10. Force Majeure: Seller is not liable for failure to fulfill its obligations for any accepted Order or for delays in delivery due to causes beyond Seller’s reasonable control including, but not limited to, acts of God, natural or artificial disaster, riot, war, strike, delay by carrier, shortage of Product, acts or omissions of other parties, acts or omissions of civil or military authority, Government priorities, changes in law, material shortages, fire, strikes, floods, epidemics, quarantine restrictions, acts of terrorism, delays in transportation or inability to obtain labour, materials or Products through its regular sources, which shall be considered as an event of force majeure excusing Seller from performance and barring remedies for non-performance.
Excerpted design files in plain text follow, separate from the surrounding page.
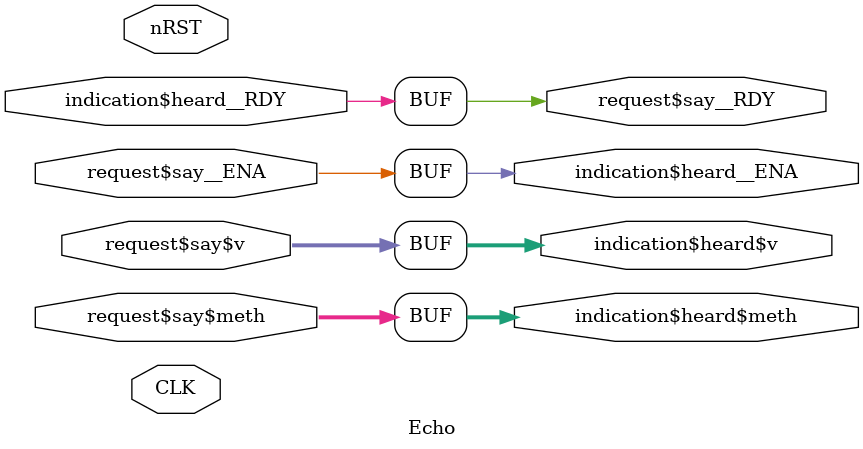
<source format=v>
`include "connect.generated.vh"

`default_nettype none
module Echo (input wire CLK, input wire nRST,
    input wire request$say__ENA,
    input wire [31:0]request$say$meth,
    input wire [31:0]request$say$v,
    output wire request$say__RDY,
    output wire indication$heard__ENA,
    output wire [31:0]indication$heard$meth,
    output wire [31:0]indication$heard$v,
    input wire indication$heard__RDY);
    assign indication$heard$meth = request$say$meth;
    assign indication$heard$v = request$say$v;
    assign indication$heard__ENA = request$say__ENA;
    assign request$say__RDY = indication$heard__RDY;
endmodule 

`default_nettype wire    // set back to default value

</source>
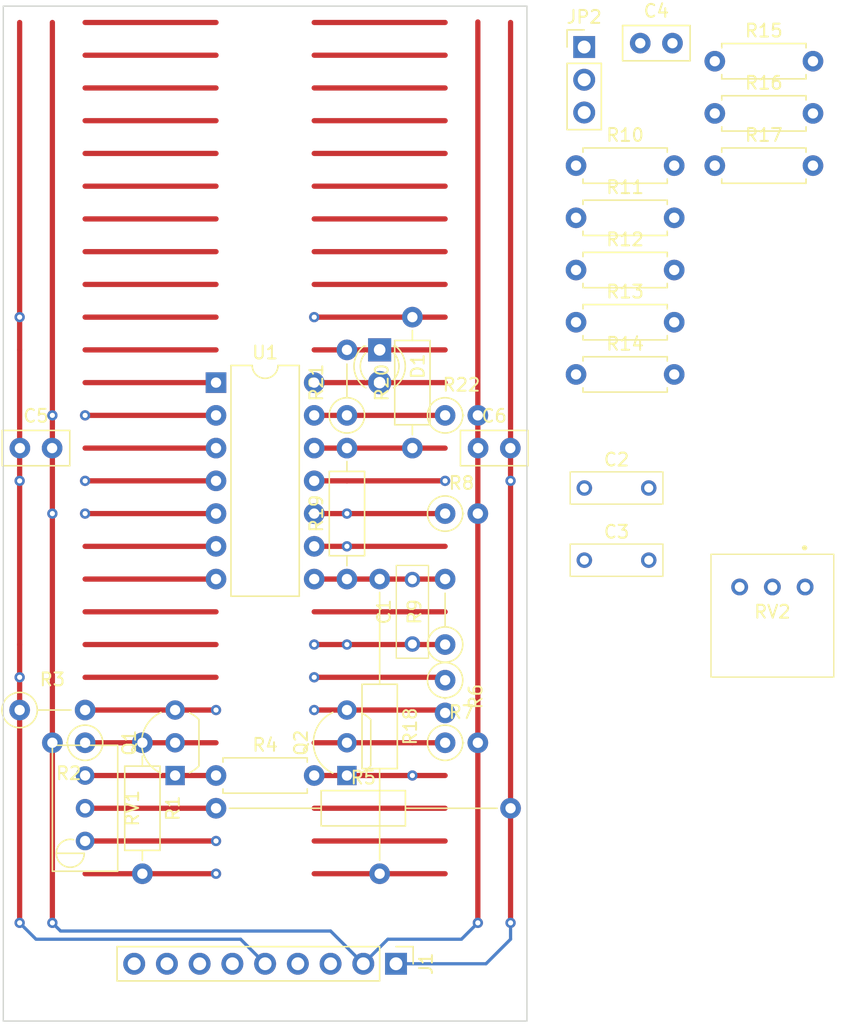
<source format=kicad_pcb>
(kicad_pcb
	(version 20240108)
	(generator "pcbnew")
	(generator_version "8.0")
	(general
		(thickness 1.6)
		(legacy_teardrops no)
	)
	(paper "A4")
	(title_block
		(title "Eurorack ProtoModule")
		(date "2024-04-26")
		(rev "1.0")
		(company "Len Popp")
		(comment 1 "https://lenp.net/synth/")
		(comment 2 "Copyright © 2024 Len Popp CC BY")
		(comment 3 "Layout design for my custom Eurorack breadboard prototyping module")
	)
	(layers
		(0 "F.Cu" signal)
		(1 "In1.Cu" jumper "Wire1.Cu")
		(2 "In2.Cu" jumper "Wire2.Cu")
		(3 "In3.Cu" jumper "Wire3.Cu")
		(4 "In4.Cu" jumper "Wire4.Cu")
		(31 "B.Cu" signal)
		(32 "B.Adhes" user "B.Adhesive")
		(33 "F.Adhes" user "F.Adhesive")
		(34 "B.Paste" user)
		(35 "F.Paste" user)
		(36 "B.SilkS" user "B.Silkscreen")
		(37 "F.SilkS" user "F.Silkscreen")
		(38 "B.Mask" user)
		(39 "F.Mask" user)
		(40 "Dwgs.User" user "User.Drawings")
		(41 "Cmts.User" user "User.Comments")
		(42 "Eco1.User" user "User.Eco1")
		(43 "Eco2.User" user "User.Eco2")
		(44 "Edge.Cuts" user)
		(45 "Margin" user)
		(46 "B.CrtYd" user "B.Courtyard")
		(47 "F.CrtYd" user "F.Courtyard")
		(48 "B.Fab" user)
		(49 "F.Fab" user)
	)
	(setup
		(stackup
			(layer "F.SilkS"
				(type "Top Silk Screen")
			)
			(layer "F.Paste"
				(type "Top Solder Paste")
			)
			(layer "F.Mask"
				(type "Top Solder Mask")
				(thickness 0.01)
			)
			(layer "F.Cu"
				(type "copper")
				(thickness 0.035)
			)
			(layer "dielectric 1"
				(type "core")
				(thickness 0.274)
				(material "FR4")
				(epsilon_r 4.5)
				(loss_tangent 0.02)
			)
			(layer "In1.Cu"
				(type "copper")
				(thickness 0.035)
			)
			(layer "dielectric 2"
				(type "prepreg")
				(thickness 0.274)
				(material "FR4")
				(epsilon_r 4.5)
				(loss_tangent 0.02)
			)
			(layer "In2.Cu"
				(type "copper")
				(thickness 0.035)
			)
			(layer "dielectric 3"
				(type "core")
				(thickness 0.274)
				(material "FR4")
				(epsilon_r 4.5)
				(loss_tangent 0.02)
			)
			(layer "In3.Cu"
				(type "copper")
				(thickness 0.035)
			)
			(layer "dielectric 4"
				(type "prepreg")
				(thickness 0.274)
				(material "FR4")
				(epsilon_r 4.5)
				(loss_tangent 0.02)
			)
			(layer "In4.Cu"
				(type "copper")
				(thickness 0.035)
			)
			(layer "dielectric 5"
				(type "core")
				(thickness 0.274)
				(material "FR4")
				(epsilon_r 4.5)
				(loss_tangent 0.02)
			)
			(layer "B.Cu"
				(type "copper")
				(thickness 0.035)
			)
			(layer "B.Mask"
				(type "Bottom Solder Mask")
				(thickness 0.01)
			)
			(layer "B.Paste"
				(type "Bottom Solder Paste")
			)
			(layer "B.SilkS"
				(type "Bottom Silk Screen")
			)
			(copper_finish "None")
			(dielectric_constraints no)
		)
		(pad_to_mask_clearance 0)
		(allow_soldermask_bridges_in_footprints no)
		(pcbplotparams
			(layerselection 0x00010fc_ffffffff)
			(plot_on_all_layers_selection 0x0000000_00000000)
			(disableapertmacros no)
			(usegerberextensions no)
			(usegerberattributes yes)
			(usegerberadvancedattributes yes)
			(creategerberjobfile yes)
			(dashed_line_dash_ratio 12.000000)
			(dashed_line_gap_ratio 3.000000)
			(svgprecision 6)
			(plotframeref no)
			(viasonmask no)
			(mode 1)
			(useauxorigin no)
			(hpglpennumber 1)
			(hpglpenspeed 20)
			(hpglpendiameter 15.000000)
			(pdf_front_fp_property_popups yes)
			(pdf_back_fp_property_popups yes)
			(dxfpolygonmode yes)
			(dxfimperialunits yes)
			(dxfusepcbnewfont yes)
			(psnegative no)
			(psa4output no)
			(plotreference yes)
			(plotvalue yes)
			(plotfptext yes)
			(plotinvisibletext no)
			(sketchpadsonfab no)
			(subtractmaskfromsilk no)
			(outputformat 1)
			(mirror no)
			(drillshape 1)
			(scaleselection 1)
			(outputdirectory "")
		)
	)
	(net 0 "")
	(net 1 "+12V")
	(net 2 "GND")
	(net 3 "-12V")
	(net 4 "+5V")
	(net 5 "Net-(C1-Pad2)")
	(net 6 "Net-(Q1-C)")
	(net 7 "Net-(U1B--)")
	(net 8 "Net-(JP2-A)")
	(net 9 "Net-(JP2-B)")
	(net 10 "Net-(C4-Pad2)")
	(net 11 "Net-(D1-K)")
	(net 12 "Net-(D1-A)")
	(net 13 "IN")
	(net 14 "unconnected-(J1-Pin_8-Pad8)")
	(net 15 "unconnected-(J1-Pin_9-Pad9)")
	(net 16 "OUT")
	(net 17 "unconnected-(J1-Pin_6-Pad6)")
	(net 18 "Net-(Q1-E)")
	(net 19 "Net-(Q2-B)")
	(net 20 "Net-(Q2-C)")
	(net 21 "Net-(Q2-E)")
	(net 22 "Net-(R5-Pad1)")
	(net 23 "Net-(R10-Pad1)")
	(net 24 "OUT-SQUARE")
	(net 25 "OUT-TRI")
	(net 26 "OUT-SINE")
	(net 27 "Net-(U1D-+)")
	(net 28 "Net-(U1D--)")
	(net 29 "Net-(U1A-+)")
	(net 30 "Net-(Q1-B)")
	(footprint "Connector_PinHeader_2.54mm:PinHeader_1x09_P2.54mm_Vertical" (layer "F.Cu") (at 113.03 98.425 -90))
	(footprint "-lmp-misc:R_Axial_DIN0207_L6.3mm_D2.5mm_P7.62mm_Horizontal" (layer "F.Cu") (at 127 48.655))
	(footprint "-lmp-misc:R_Axial_DIN0207_L6.3mm_D2.5mm_P7.62mm_Horizontal" (layer "F.Cu") (at 137.77 36.505))
	(footprint "-lmp-stripboard:SB_Gen_1" (layer "F.Cu") (at 116.84 81.28))
	(footprint "-lmp-stripboard:SB_Gen_1" (layer "F.Cu") (at 116.84 63.5))
	(footprint "-lmp-stripboard:SB_Gen_4" (layer "F.Cu") (at 114.3 58.42 90))
	(footprint "-lmp-misc:R_Axial_DIN0207_L6.3mm_D2.5mm_P7.62mm_Horizontal" (layer "F.Cu") (at 127 44.605))
	(footprint "-lmp-misc:C_Disc_D5.0mm_W2.5mm_P2.50mm" (layer "F.Cu") (at 119.4 58.42))
	(footprint "-lmp-stripboard:SB_Gen_4" (layer "F.Cu") (at 93.345 81.28 -90))
	(footprint "LED_THT:LED_D3.0mm_Clear" (layer "F.Cu") (at 111.76 50.8 -90))
	(footprint "-lmp-misc:C_Rect_Kemet_L7.2mm_W2.5mm_P5mm" (layer "F.Cu") (at 114.3 73.62 90))
	(footprint "-lmp-misc:R_Axial_DIN0207_L6.3mm_D2.5mm_P7.62mm_Horizontal" (layer "F.Cu") (at 99.06 83.82))
	(footprint "-lmp-stripboard:SB_Gen_1" (layer "F.Cu") (at 88.9 81.28 180))
	(footprint "-lmp-misc:R_Axial_DIN0207_L6.3mm_D2.5mm_P7.62mm_Horizontal" (layer "F.Cu") (at 127 36.505))
	(footprint "-lmp-synth:Potentiometer_Bourns_3296W_Vertical" (layer "F.Cu") (at 88.9 88.9 -90))
	(footprint "-lmp-misc:R_Axial_DIN0207_L6.3mm_D2.5mm_P7.62mm_Horizontal" (layer "F.Cu") (at 137.77 28.405))
	(footprint "-lmp-misc:R_Axial_DIN0207_L6.3mm_D2.5mm_P7.62mm_Horizontal" (layer "F.Cu") (at 127 52.705))
	(footprint "-lmp-stripboard:SB_Gen_4" (layer "F.Cu") (at 109.22 68.58 90))
	(footprint "-lmp-stripboard:SB_Gen_2" (layer "F.Cu") (at 83.82 78.74))
	(footprint "-lmp-misc:R_Axial_DIN0207_L6.3mm_D2.5mm_P7.62mm_Horizontal" (layer "F.Cu") (at 137.77 32.455))
	(footprint "Package_DIP:DIP-14_W7.62mm" (layer "F.Cu") (at 99.06 53.34))
	(footprint "-lmp-stripboard:SB_Gen_9" (layer "F.Cu") (at 99.06 86.36))
	(footprint "-lmp-misc:R_Axial_DIN0207_L6.3mm_D2.5mm_P7.62mm_Horizontal" (layer "F.Cu") (at 127 40.555))
	(footprint "-lmp-misc:C_Disc_D5.0mm_W2.5mm_P2.50mm" (layer "F.Cu") (at 83.84 58.42))
	(footprint "-lmp-stripboard:SB_Gen_1" (layer "F.Cu") (at 116.84 76.425 -90))
	(footprint "-lmp-misc:TO-92_Inline_Wide" (layer "F.Cu") (at 95.885 83.82 90))
	(footprint "-lmp-misc:C_Disc_D5.0mm_W2.5mm_P2.50mm" (layer "F.Cu") (at 131.985 27.005))
	(footprint "-lmp-misc:Potentiometer_Bourns_3310R_Top" (layer "F.Cu") (at 142.24 71.12))
	(footprint "-lmp-misc:PinHeader_1x03_P2.54mm_Vertical"
		(layer "F.Cu")
		(uuid "c8931123-bce0-419b-9571-4c6a03dfb939")
		(at 127.635 27.305)
		(descr "Through hole straight pin header, 1x03, 2.54mm pitch, single row")
		(tags "Through hole pin header THT 1x03 2.54mm single row")
		(property "Reference" "JP2"
			(at 0 -2.33 0)
			(layer "F.SilkS")
			(uuid "b29b98b5-fa7b-4759-a21a-ce431cec8661")
			(effects
				(font
					(size 1 1)
					(thickness 0.15)
				)
			)
		)
		(property "Value" "RANGE"
			(at 0 7.41 0)
			(layer "F.Fab")
			(uuid "b8992085-b7a1-48fe-be99-7109b460e5c6")
			(effects
				(font
					(size 1 1)
					(thickness 0.15)
				)
			)
		)
		(property "Footprint" "-lmp-misc:PinHeader_1x03_P2.54mm_Vertical"
			(at 0 0 0)
			(unlocked yes)
			(layer "F.Fab")
			(hide yes)
			(uuid "6d3882cb-8f17-46e6-a038-0abd4557c5bf")
			(effects
				(font
					(size 1.27 1.27)
				)
			)
		)
		(property "Datasheet" ""
			(at 0 0 0)
			(unlocked yes)
			(layer "F.Fab")
			(hide yes)
			(uuid "0f00a4da-aefa-440b-8957-8d01bbeb7c85")
			(effects
				(font
					(size 1.27 1.27)
				)
			)
		)
		(property "Description" "Jumper pins, 3-pole, pins 1+2 closed/bridged"
			(at 0 0 0)
			(unlocked yes)
			(layer "F.Fab")
			(hide yes)
			(uuid "c3cf3e55-e0b3-4dc4-b063-659e76b845fb")
			(effects
				(font
					(size 1.27 1.27)
				)
			)
		)
		(property "Distributor" "Adafruit"
			(at 0 0 0)
			(unlocked yes)
			(layer "F.Fab")
			(hide yes)
			(uuid "f7b4c323-2641-4d05-9171-19bd7f615adf")
			(effects
				(font
					(size 1 1)
					(thickness 0.15)
				)
			)
		)
		(property "DistributorPartLink" "https://www.adafruit.com/product/392"
			(at 0 0 0)
			(unlocked yes)
			(layer "F.Fab")
			(hide yes)
			(uuid "cf04dd8a-cb80-4c4b-8d2d-68a35961ea14")
			(effects
				(font
					(size 1 1)
					(thickness 0.15)
				)
			)
		)
		(property "DistributorPartNum" "392"
			(at 0 0 0)
			(unlocked yes)
			(layer "F.Fab")
			(hide yes)
			(uuid "89efa6de-c701-4b23-bf6c-9966a339b110")
			(effects
				(font
					(size 1 1)
					(thickness 0.15)
				)
			)
		)
		(property "Distributor2" "Mouser"
			(at 0 0 0)
			(unlocked yes)
			(layer "F.Fab")
			(hide yes)
			(uuid "0d51d56e-fd8a-4070-9da2-3e621dc0cd2d")
			(effects
				(font
					(size 1 1)
					(thickness 0.15)
				)
			)
		)
		(property "DistributorPartLink2" "https://www.mouser.ca/ProductDetail/649-1012937893601BLF"
			(at 0 0 0)
			(unlocked yes)
			(layer "F.Fab")
			(hide yes)
			(uuid "0c058c03-7b49-43bc-b0b0-2bda7e53db07")
			(effects
				(font
					(size 1 1)
					(thickness 0.15)
				)
			)
		)
		(property "DistributorPartNum2" "649-1012937893601BLF"
			(at 0 0 0)
			(unlocked yes)
			(layer "F.Fab")
			(hide yes)
			(uuid "99d626d8-a505-4dfe-8396-85580e55e6e0")
			(effects
				(font
					(size 1 1)
					(thickness 0.15)
				)
			)
		)
		(property "Manufacturer" ""
			(at 0 0 0)
			(unlocked yes)
			(layer "F.Fab")
			(hide yes)
			(uuid "df0fc49c-8cab-40b9-bce3-a42ad3ae7313")
			(effects
				(font
					(size 1 1)
					(thickness 0.15)
				)
			)
		)
		(property "ManufacturerPartNum" ""
			(at 0 0 0)
			(unlocked yes)
			(layer "F.Fab")
			(hide yes)
			(uuid "c34ef88e-abad-4339-9e6e-bf7f6fc9b60e")
			(effects
				(font
					(size 1 1)
					(thickness 0.15)
				)
			)
		)
		(property ki_fp_filters "Jumper* TestPoint*3Pads* TestPoint*Bridge*")
		(path "/a904d503-de20-476a-aabb-40bc384927e7")
		(sheetname "Root")
		(sheetfile "prototype.kicad_sch")
		(attr through_hole)
		(fp_line
			(start -1.33 -1.33)
			(end 0 -1.33)
			(stroke
				(width 0.12)
				(type solid)
			)
			(layer "F.SilkS")
			(uuid "60d1e8c1-49a4-48b7-adbc-faf7cfcc672d")
		)
		(fp_line
			(start -1.33 0)
			(end -1.33 -1.33)
			(stroke
				(width 0.12)
				(type solid)
			)
			(layer "F.SilkS")
			(uuid "128a2d54-146e-4d33-9894-fb7a4e315294")
		)
		(fp_line
			(start -1.33 1.27)
			(end -1.33 6.41)
			(stroke
				(width 0.12)
				(type solid)
			)
			(layer "F.SilkS")
			(uuid "c5c35289-984f-45cf-9f48-ffd3a4744e5a")
		)
		(fp_line
			(start -1.33 1.27)
			(end 1.33 1.27)
			(stroke
				(width 0.12)
				(type solid)
			)
			(layer "F.SilkS")
			(uuid "4
... [69124 chars truncated]
</source>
In an event of force majeure condition, the Seller’s time for performance shall be extended for a period equal to the time lost as a consequence of the force majeure condition without subjecting Seller to any liability or penalty. Seller may, at its option, cancel the remaining performance, without any liability or penalty, by giving notice of such cancellation to the Buyer.

11. General: (a) The laws of Province of British Columbia will exclusively govern any dispute between Seller and Buyer; (b) Buyer may not assign this Agreement without the prior written consent of Seller. Seller or its affiliates may perform the obligations under this Agreement. This Agreement is binding on successor and assigns, (c) Products, including software or other intellectual property, are subject to any applicable rights of third parties, such as patents, copyrights and/or user licenses.